Household object detections:
• • • • •
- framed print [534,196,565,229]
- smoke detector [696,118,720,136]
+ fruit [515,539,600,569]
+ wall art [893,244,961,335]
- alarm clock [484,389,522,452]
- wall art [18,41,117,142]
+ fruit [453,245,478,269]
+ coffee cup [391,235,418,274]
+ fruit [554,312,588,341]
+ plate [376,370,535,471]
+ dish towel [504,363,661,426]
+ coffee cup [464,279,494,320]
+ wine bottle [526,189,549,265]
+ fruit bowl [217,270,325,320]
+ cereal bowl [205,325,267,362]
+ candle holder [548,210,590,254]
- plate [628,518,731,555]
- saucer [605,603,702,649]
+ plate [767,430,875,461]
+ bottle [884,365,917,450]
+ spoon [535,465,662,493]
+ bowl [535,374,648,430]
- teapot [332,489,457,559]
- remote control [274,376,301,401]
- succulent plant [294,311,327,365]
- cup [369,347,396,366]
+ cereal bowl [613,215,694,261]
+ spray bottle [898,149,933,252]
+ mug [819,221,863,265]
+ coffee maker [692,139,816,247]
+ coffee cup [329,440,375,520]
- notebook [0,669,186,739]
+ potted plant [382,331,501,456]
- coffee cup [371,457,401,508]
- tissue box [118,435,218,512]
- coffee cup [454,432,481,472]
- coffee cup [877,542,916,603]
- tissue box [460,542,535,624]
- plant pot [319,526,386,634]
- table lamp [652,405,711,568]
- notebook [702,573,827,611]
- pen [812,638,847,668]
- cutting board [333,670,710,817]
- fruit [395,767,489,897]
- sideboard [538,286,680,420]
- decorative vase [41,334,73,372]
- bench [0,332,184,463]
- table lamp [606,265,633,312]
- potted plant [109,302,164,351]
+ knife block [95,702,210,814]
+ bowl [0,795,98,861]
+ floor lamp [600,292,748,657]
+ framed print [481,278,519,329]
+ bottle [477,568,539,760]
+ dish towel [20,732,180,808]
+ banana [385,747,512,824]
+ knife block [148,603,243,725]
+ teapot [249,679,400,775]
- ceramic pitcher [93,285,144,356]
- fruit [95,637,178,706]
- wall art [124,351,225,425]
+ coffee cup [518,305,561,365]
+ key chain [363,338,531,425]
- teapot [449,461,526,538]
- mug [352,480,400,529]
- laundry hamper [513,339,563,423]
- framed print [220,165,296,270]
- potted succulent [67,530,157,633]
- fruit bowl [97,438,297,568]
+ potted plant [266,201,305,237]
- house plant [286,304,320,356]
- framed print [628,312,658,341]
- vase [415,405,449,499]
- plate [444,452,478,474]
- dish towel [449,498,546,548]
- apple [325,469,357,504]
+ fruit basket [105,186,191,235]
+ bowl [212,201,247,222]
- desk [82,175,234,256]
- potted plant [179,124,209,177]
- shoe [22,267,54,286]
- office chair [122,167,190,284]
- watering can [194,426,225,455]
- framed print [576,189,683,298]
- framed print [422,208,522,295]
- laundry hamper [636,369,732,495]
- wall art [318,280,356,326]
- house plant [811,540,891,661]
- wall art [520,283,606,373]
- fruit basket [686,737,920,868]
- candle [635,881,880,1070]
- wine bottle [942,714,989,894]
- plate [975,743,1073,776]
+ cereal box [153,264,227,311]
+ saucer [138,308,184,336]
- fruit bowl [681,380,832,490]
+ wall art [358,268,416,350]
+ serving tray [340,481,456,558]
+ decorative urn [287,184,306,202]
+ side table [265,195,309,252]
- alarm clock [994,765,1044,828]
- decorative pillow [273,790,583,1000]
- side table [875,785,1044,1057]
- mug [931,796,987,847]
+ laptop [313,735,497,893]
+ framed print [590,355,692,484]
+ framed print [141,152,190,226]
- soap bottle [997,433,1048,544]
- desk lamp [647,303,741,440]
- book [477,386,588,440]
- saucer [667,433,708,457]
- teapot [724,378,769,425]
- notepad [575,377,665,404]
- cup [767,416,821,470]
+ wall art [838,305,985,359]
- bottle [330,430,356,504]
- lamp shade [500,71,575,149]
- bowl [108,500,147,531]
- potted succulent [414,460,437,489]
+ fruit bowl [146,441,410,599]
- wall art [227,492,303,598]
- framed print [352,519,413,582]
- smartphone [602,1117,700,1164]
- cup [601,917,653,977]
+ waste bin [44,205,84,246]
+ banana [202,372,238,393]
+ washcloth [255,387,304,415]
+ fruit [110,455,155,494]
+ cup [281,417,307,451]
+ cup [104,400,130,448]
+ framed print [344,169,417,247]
• • • • •
Reproduce every line above containing "bottle".

+ wine bottle [526,189,549,265]
+ bottle [884,365,917,450]
+ spray bottle [898,149,933,252]
+ bottle [477,568,539,760]
- wine bottle [942,714,989,894]
- soap bottle [997,433,1048,544]
- bottle [330,430,356,504]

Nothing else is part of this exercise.